The Citizen CMP-20 clocked in at 3.1 inches-per-second print speed, the slowest of the printers tested. However, it’s important to note that “slowest” is only be tenths of a second. In fact, there’s only 8/10 of a second different from the fastest to the slowest. We also looked at time to first print. That is, we sent a print job and measured how long it took for each printer to begin printing. Again, not much difference here. Only 3/10 of a second separates the fastest from the slowest. The gist of all this is that Nelson found all the printers comparable in print speed and performance.
If you or your customers look only at features and price, you could be dooming users to wear a brick all day long. A major factor when it comes to evaluating mobile printers has to be the size and weight of the units. On paper and in person, it’s easy to see the physical differences among the reviewed units. The Citizen CMP-20 came in at 1.14 lbs. with paper and battery.

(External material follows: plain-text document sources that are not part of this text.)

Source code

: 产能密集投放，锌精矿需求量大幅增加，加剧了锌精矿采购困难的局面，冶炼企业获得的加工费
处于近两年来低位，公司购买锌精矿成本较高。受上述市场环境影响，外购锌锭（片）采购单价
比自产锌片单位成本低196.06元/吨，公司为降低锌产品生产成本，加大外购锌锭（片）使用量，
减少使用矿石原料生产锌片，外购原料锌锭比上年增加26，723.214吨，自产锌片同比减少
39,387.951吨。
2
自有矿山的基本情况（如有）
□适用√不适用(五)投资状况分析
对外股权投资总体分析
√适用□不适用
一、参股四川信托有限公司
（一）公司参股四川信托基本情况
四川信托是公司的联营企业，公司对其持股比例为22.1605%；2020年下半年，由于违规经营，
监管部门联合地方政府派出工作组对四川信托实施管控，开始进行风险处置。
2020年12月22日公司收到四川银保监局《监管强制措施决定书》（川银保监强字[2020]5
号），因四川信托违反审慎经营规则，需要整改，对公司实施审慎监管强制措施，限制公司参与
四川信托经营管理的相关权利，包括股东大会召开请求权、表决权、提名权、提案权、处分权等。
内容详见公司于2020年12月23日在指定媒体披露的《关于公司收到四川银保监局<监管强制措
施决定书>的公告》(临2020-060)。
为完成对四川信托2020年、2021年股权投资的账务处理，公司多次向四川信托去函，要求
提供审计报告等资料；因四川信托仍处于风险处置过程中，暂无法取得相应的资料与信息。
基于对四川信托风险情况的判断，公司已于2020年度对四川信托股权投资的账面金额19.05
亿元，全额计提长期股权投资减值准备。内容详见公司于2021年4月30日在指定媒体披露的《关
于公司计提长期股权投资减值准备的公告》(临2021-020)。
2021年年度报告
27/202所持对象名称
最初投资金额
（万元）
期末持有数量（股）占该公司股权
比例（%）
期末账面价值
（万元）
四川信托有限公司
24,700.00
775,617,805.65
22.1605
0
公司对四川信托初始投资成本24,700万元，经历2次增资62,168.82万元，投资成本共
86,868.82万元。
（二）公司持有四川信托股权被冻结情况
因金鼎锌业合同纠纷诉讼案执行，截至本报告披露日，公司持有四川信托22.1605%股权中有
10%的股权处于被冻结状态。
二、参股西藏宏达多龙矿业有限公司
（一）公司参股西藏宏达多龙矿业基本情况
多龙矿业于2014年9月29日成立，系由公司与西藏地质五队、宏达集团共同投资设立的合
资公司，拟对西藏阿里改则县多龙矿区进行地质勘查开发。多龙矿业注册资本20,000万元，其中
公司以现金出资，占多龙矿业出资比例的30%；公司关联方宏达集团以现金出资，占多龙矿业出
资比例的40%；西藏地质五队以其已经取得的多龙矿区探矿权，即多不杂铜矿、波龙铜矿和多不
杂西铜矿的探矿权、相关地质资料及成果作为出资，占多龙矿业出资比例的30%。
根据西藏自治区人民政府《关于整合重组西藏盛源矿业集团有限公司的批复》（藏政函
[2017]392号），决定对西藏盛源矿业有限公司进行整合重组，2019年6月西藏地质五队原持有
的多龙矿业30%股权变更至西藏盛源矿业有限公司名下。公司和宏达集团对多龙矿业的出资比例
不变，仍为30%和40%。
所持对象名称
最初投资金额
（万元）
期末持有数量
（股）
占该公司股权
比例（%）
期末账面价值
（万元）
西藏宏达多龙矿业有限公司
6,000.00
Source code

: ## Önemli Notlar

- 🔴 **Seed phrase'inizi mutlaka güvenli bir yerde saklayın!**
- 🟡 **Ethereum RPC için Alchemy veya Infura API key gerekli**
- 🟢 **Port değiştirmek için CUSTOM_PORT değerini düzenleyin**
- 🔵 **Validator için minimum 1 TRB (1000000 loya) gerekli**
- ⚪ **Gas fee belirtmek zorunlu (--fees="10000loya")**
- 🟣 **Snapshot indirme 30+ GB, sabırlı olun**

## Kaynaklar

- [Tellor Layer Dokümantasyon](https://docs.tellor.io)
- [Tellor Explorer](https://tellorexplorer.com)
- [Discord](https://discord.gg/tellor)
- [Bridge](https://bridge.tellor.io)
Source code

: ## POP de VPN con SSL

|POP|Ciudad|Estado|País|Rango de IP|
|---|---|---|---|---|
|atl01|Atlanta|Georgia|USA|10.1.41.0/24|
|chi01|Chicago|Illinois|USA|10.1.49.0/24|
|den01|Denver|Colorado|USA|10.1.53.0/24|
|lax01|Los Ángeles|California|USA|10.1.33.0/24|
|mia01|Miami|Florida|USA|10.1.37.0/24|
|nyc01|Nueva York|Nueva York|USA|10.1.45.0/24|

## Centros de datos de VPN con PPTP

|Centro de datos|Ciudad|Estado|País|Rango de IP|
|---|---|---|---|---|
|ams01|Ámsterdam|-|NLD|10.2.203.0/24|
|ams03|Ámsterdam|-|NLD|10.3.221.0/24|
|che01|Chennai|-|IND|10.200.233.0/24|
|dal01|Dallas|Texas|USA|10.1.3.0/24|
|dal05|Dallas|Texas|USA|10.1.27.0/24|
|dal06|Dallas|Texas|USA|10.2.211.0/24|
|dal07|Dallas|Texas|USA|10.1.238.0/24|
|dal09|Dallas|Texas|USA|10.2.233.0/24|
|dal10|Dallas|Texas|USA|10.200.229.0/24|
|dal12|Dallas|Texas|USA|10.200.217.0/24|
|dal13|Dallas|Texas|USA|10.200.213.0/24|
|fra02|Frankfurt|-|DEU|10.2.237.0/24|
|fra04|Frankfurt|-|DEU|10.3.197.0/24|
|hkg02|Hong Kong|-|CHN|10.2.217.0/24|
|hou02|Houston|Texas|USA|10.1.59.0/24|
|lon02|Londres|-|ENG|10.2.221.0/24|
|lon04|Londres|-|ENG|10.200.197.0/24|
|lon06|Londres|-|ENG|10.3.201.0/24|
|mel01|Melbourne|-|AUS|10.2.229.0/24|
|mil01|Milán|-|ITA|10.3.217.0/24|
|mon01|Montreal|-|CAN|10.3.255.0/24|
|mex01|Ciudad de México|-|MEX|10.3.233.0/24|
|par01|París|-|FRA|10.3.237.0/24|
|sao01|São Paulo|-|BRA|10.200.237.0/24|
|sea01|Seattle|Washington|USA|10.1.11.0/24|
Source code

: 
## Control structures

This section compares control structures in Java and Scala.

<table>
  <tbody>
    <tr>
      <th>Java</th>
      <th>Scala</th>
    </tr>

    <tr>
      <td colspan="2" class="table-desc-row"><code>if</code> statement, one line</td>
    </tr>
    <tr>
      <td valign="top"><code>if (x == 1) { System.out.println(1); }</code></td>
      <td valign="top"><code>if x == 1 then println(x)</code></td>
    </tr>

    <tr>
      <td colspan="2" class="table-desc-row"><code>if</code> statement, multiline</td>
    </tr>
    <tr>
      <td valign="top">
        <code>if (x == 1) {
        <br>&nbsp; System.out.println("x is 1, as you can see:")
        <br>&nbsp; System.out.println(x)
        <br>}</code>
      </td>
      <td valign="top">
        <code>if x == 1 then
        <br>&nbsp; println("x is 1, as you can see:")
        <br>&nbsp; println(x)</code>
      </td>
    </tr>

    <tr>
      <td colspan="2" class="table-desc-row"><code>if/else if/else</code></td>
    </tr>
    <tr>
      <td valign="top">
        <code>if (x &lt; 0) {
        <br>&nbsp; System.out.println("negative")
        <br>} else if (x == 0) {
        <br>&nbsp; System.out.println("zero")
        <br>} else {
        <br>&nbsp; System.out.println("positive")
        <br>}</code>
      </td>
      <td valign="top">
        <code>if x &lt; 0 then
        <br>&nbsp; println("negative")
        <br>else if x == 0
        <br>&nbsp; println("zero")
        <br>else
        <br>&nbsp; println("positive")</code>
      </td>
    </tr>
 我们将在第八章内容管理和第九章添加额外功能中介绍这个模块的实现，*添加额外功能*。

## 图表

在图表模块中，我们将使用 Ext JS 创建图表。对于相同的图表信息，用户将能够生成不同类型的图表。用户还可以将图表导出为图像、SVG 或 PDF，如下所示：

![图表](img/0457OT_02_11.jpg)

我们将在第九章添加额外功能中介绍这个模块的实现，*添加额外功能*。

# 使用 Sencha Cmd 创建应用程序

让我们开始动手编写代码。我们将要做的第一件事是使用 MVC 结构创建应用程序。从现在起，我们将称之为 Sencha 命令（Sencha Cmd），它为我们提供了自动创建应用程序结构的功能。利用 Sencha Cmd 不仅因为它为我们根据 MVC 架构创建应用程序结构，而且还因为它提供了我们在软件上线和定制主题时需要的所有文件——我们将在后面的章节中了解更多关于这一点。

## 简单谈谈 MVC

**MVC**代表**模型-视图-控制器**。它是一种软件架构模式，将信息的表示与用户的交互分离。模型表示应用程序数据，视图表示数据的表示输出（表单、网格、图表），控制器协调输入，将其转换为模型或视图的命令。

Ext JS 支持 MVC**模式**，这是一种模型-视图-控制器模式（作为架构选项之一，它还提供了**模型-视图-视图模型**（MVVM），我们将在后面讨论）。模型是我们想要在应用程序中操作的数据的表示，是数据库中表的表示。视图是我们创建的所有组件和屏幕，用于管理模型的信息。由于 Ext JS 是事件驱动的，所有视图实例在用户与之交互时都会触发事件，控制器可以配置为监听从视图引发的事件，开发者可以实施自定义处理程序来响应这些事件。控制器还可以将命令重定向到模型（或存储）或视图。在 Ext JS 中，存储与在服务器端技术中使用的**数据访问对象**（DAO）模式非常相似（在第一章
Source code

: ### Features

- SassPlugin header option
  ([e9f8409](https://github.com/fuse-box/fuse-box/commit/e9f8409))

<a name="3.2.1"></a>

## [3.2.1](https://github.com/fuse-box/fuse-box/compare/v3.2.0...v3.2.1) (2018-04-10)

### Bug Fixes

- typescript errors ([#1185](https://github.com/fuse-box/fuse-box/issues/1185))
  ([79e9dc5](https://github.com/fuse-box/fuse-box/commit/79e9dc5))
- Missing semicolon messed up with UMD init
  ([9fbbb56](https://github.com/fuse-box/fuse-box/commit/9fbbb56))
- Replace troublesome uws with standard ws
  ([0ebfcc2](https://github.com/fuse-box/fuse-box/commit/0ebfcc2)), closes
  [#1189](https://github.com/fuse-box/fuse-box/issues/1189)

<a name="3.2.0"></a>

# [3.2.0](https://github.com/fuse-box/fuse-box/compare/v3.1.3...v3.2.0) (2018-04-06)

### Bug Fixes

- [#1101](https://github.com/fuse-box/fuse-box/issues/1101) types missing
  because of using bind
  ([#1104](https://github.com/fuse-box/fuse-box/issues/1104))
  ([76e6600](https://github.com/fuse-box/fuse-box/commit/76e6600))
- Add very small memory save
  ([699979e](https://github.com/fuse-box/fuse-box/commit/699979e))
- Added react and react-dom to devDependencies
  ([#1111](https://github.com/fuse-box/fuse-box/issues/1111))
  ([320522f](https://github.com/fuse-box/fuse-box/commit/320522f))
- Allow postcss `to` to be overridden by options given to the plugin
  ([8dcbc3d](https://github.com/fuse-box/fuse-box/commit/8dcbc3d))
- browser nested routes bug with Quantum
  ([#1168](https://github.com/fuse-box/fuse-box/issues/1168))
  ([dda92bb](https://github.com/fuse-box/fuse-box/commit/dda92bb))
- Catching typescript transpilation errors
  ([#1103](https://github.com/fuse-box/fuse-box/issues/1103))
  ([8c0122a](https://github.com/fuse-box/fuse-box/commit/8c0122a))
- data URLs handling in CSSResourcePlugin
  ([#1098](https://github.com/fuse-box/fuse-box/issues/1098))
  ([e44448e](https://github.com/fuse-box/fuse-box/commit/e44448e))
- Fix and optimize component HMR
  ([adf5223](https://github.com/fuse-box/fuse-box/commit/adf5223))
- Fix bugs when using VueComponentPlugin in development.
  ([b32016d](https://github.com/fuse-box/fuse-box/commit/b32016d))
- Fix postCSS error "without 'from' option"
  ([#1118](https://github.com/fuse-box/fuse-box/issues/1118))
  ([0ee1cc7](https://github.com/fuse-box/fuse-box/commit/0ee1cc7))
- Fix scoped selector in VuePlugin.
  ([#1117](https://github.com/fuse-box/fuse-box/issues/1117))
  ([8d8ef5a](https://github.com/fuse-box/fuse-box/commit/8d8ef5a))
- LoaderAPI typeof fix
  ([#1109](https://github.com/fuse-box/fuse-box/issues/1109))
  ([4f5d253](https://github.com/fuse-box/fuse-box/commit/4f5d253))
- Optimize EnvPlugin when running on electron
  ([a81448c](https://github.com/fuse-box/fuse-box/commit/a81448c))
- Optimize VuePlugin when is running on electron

Nelson took time wearing all the units and discovered that, despite the relatively small size and weight of all the printers, it doesn’t take long for them to begin wearing heavy on the hip. “Think about who is going to be wearing these printers,” says Nelson. “A teenager weighing just over 100 lbs. is going to have trouble wearing this all day.” If a printer is too heavy, the door opens for all sorts of issues, including employees not wanting to use the devices and/or taking them off. The moment a user takes a printer off due to weight, you might as well have sold your customer a traditional receipt printer.
All that said, understand that size and weight might not be an issue for certain customers who are searching for a bulkier, more durable unit.
Without any special cases or protection, the CMP-20 is classified as being able to withstand four foot drops to concrete. While we didn’t push these claims, Nelson did drop the printer once from the edge of his desk, and reported that the unit came through unscathed.
When it comes to protection from dust and liquids, the Citizen unit is IP42 rated (i.e. solid objects and drops of water), but adding a protective case can bring that rating up to IP54 (i.e. a little dust and splashes of water).
All of these factors should play a part in your decision in finding the right printer for your customers.
When the review was completed, Nelson found the Citizen unit to be solid and a great compromise between durability, weight, and performance. Even though it wasn’t tested here, the Citizen printer is also available with an integrated mag-stripe reader.